Desmond Vaird says he is on cloud nine after being selected as the Technical College System of Georgia's 2016 Adult Education Student of the Year.
Exceptional Adult Georgian in Literacy Education (EAGLE) honors were presented March 16 by Gov. Nathan Deal, TCSG Commissioner Gretchen Corbin and Beverly Smith, TCSG assistant commissioner for adult education, during an event at the Grand Hyatt Hotel in Atlanta.
Vaird, who was selected by a panel of judges from business and education, will receive a full scholarship to the technical college of his choice. In addition, his fees and books will be paid for through a stipend from the Brenda Wise Scholarship Fund, established in 2014 in memory of Brenda Wise, a lifelong supporter of adult education.
Over the coming year, Vaird will travel the state as Georgia's EAGLE ambassador for adult education, speaking to students, civic groups, legislators and others about lifelong learning and the importance of earning a GED credential.
Never in a million years would oldest of seven children born to a drug-addicted mother in North Carolina think that the direction of his life would have changed so dramatically - for the good. Raised by his grandmother who instilled in him integrity, honesty and the importance of education, Vaird's road to EAGLE honors was anything but smooth.
His inspiring story makes him a perfect spokesman for the value of education and the fact that "drugs and alcohol have no place in success."
He tells his story on a video which can be seen on You Tube at https://www.youtube.com/watch?v=Dt04DsqZstk.
"I began hanging around the wrong crowd and didn't really know how I was around the same time my grandma passed away," said Vaird. "I turned to drugs and alcohol to numb the hurt, pain and guilt."

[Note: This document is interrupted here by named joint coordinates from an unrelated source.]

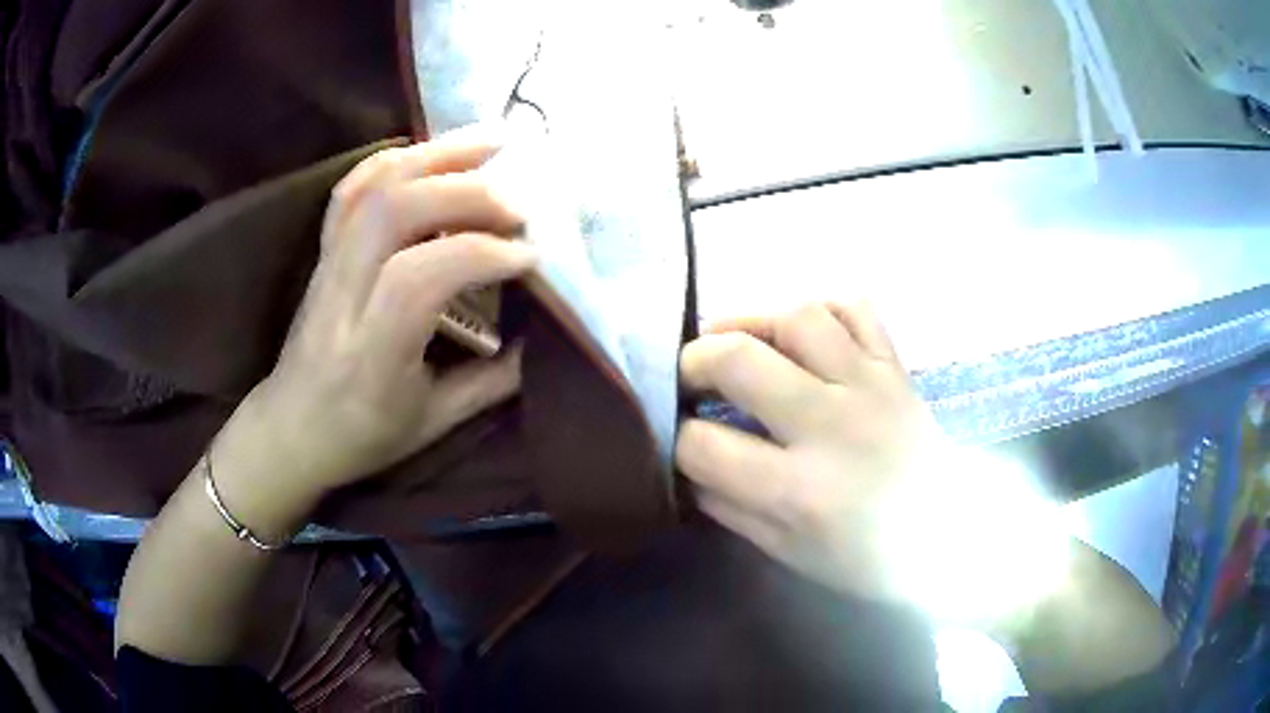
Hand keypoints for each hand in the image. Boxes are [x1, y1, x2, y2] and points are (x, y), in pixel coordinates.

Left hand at [235, 127, 536, 497]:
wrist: (290, 428)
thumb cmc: (361, 437)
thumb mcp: (433, 424)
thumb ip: (492, 383)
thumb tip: (543, 338)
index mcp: (371, 354)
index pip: (418, 279)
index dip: (479, 254)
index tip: (528, 258)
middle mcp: (342, 297)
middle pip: (394, 213)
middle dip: (466, 195)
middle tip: (518, 204)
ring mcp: (327, 265)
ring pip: (372, 188)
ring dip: (438, 156)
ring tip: (493, 142)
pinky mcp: (323, 250)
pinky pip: (352, 188)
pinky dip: (397, 158)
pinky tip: (436, 151)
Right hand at [676, 302, 942, 601]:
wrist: (950, 535)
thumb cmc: (867, 558)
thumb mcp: (787, 551)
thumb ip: (728, 507)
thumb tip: (685, 466)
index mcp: (798, 490)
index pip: (703, 445)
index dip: (675, 439)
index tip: (677, 437)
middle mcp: (831, 425)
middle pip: (738, 360)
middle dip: (692, 363)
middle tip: (689, 377)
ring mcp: (869, 385)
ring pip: (796, 317)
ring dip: (750, 321)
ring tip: (736, 342)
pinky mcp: (895, 366)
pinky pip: (855, 307)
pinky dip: (820, 308)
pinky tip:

Her lifelong wish was for him to complete his education and live a good life and he had disappointed her when at age 16 he dropped out of school in 2003.
His journey down the wrong path would continue for more than a decade.
"It was 11 long years of mental and physical suffering before I realized ‘enough is enough is enough' and I deserved better," said Vaird. "I remembered what my grandma taught me: the true meaning of integrity; the true meaning of honesty; and how important an education was for me."
On Sept. 4, 2014, he enrolled into The Potter's House, a long-term, Christ-centered, residential discipleship program for chemically addicted men located in Jefferson. He soon learned the program required men without a high school diploma to take GED classes through Lanier Technical College. He was inspired to learn.
"I knuckled down," said Vaird, who earned his GED in March of 2015 and then enrolled in college courses at Lanier Tech with a goal of becoming an elementary school teacher.
"The GED came so early that I knew it came from God" and he saw a way to become a servant leader at The Potter's House to encourage and advise other men in the program.
His story of overcoming the obstacles of being a high school dropout, drug addict and alcoholic to become a college student and a servant leader at Potter's House is inspiring.
"This is a great opportunity, a platform to continue what I'm doing," said Vaird. "I want to give back and encourage others to as a tribute to my grandmother for her years of being a mother to me."
No longer a statistic because communities invest in educational programs such as the GED program, Vaird's journey is continuing.
"I have changed the legacy that I will leave for my future students and children," said Vaird.
He was selected as the statewide winner among the 26 local EAGLE winners from the TCSG colleges, school systems or local authority that delivers adult education and GED programs.
The runner-up for the adult education student of the year is Justin Bates from Georgia Piedmont Technical College. Winner of the "Spirit" award is Jacqueline Guzman from Central Georgia Technical College.
Almost 500 guests applauded the students for overcoming obstacles that once stood in the way of their education and then excelling in the classroom while preparing for their GED credential.
At the banquet, Gov. Deal said, "Each and every one educated adult plays an important part in our workforce and in securing our state's economic future.
These bright, motivated students are a shining example of the power of adult education to change lives, not only their own but those of others whom they inspire through their commitment and perseverance."
Now in its 23rd year, the system's EAGLE Award acknowledges the outstanding accomplishments of Georgians who enroll in the TCSG's adult education programs in order to study for and earn their GED® credential.
More than 44,000 men and women took part in Georgia's adult education programs last year. Each March, the local EAGLE winners are the guests of a three-day conference in Atlanta that ends with a lunch banquet in their honor.